Behold, dear reader: June 19, 1947, the birthday of a true literary badass, Salman Rushdie, whose audacious prose – most electrifyingly The Satanic Verses – ignites global tempests and even a fatwa with its unapologetic defiance and razor-sharp storytelling.  Today we raise a glass to a titan who dances on the edge of controversy, weaving narratives that slash through the mundane with fearless brilliance.

Let’s take a minute to dive into the firestorm: that 1989 fatwa (I remember it well), a death sentence from Iran’s Ayatollah Khomeini, branded Rushdie a heretic for daring to blend sacred myth with profane imagination.  This was not long after the Pope had forbidden Catholics from seeing “The Last Temptation of Christ,” and as a fledgling writer, the notion that one could potentially write something so potent that it would be labeled verboten, even worthy of a death sentence by heads of state and religious leaders made the whole thing that much more appealing.  The fatwa was a global hunt, a shadow over his every step, yet this badass refused to cower.  Decades of exile, guarded existence, and relentless threats couldn’t muzzle him – he kept writing, kept provoking, kept living loud.

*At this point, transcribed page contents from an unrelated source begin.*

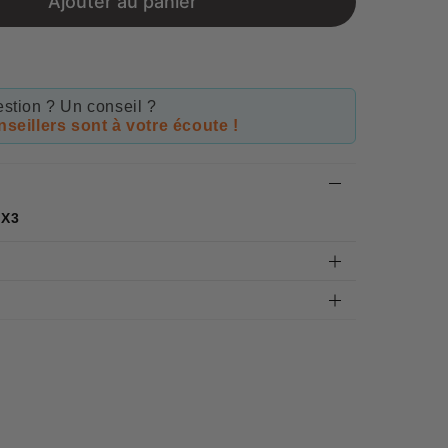
Ajouter au panier
stion ? Un conseil ?
seillers sont à votre écoute !
4X3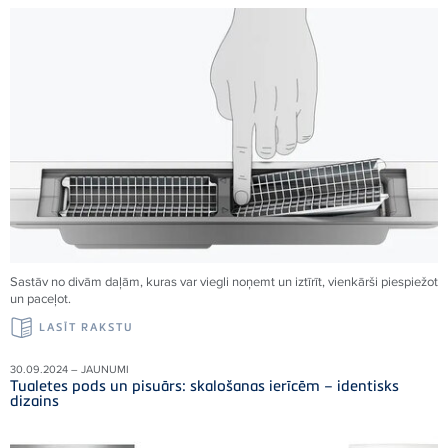
Sastāv no divām daļām, kuras var viegli noņemt un iztīrīt, vienkārši piespiežot
un paceļot.
LASĪT RAKSTU
30.09.2024 – JAUNUMI
Tualetes pods un pisuārs: skalošanas ierīcēm – identisks
dizains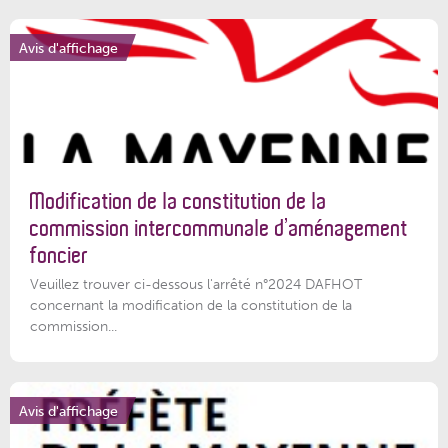
Avis d'affichage
Modification de la constitution de la
commission intercommunale d’aménagement
foncier
Veuillez trouver ci-dessous l'arrêté n°2024 DAFHOT
concernant la modification de la constitution de la
commission...
Avis d'affichage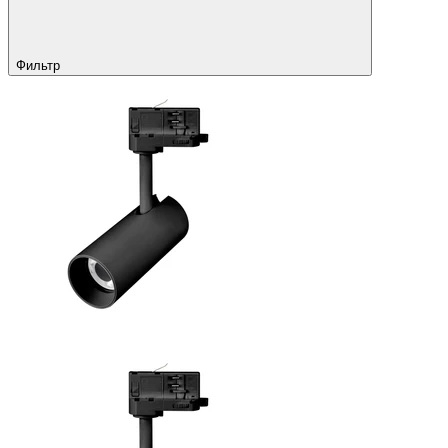
Фильтр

They almost got him on August 12, 2022: a knife attack in New York that stole his right eye, a brutal scar on his unyielding spirit.  Doctors fought to save him, and though the blade took his sight, it didn’t touch his badass soul.  With one eye and infinite grit, he rose again, pen in hand, declaring in his memoir Knife that silence is the enemy’s victory.  Fuck yes.  This man, now 78, stands unbroken, a testament to resilience.  Cheers to you, Salman, the unbreakable.